Roughly 77 percent of cheetah habitats lie outside wildlife reserves and other protected areas, according to the recent report. The study’s authors say that to save those living outside of protected areas, governments and villages must promote tolerance of the predators, which sometimes hunt livestock. Factors beyond habitat loss that have contributed to the decline of the cheetah population include attacks from villagers, loss of antelope and other prey that are killed and eaten by humans, an illegal cheetah cub trade, cheetah skin trafficking, and collisions with vehicles. 

It can be difficult to keep track of such threats, which may be why conservationists had previously underestimated the danger that cheetahs are in, said Sarah Durant, lead author of the report. 

“Governments are often required to monitor their wildlife inside protected areas, but not outside them,” Dr. Durant told The Atlantic. "And monitoring is harder to do outside, because cheetah are shy and their densities are lower. We have no data." 

Angola is currently developing a plan to protect cheetahs and African wild dogs that could lead to better data on the status of cheetahs there, noted Rosemary Groom, a conservationist who participated in an October workshop on the subject in Angola’s Quicama National Park, to the Associated Press. 

If unprotected cheetah populations fall by just 10 percent per year, we could lose half of the world’s cheetahs in 15 years, according to calculations by Durant and her colleagues. 

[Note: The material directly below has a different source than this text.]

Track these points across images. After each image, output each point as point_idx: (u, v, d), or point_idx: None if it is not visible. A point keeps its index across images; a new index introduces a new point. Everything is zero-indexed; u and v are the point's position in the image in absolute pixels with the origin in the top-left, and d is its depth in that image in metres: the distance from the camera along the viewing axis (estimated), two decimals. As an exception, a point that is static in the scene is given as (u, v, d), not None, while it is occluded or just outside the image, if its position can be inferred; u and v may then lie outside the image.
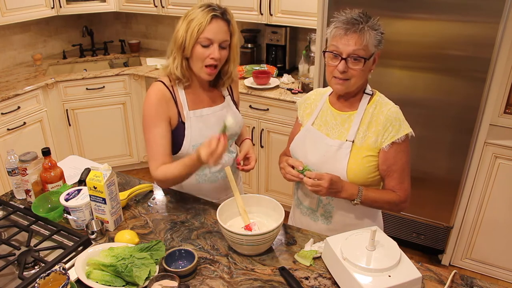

She suggests creating initiatives that will encourage villagers to co-exist with, and even protect, local cheetahs, such as creating certification schemes that would let communities sell goods at a premium if they can manage their local wildlife in a sustainable way. 

Eighteen countries currently have national action plans for cheetah conservation. 

"They just need to be done,” Durant said. "We need resources, capacity, and political will. If we have that, there’s a possibility. And there needs to be more attention paid to this species. We hear a lot about the other big cats but less about the cheetah."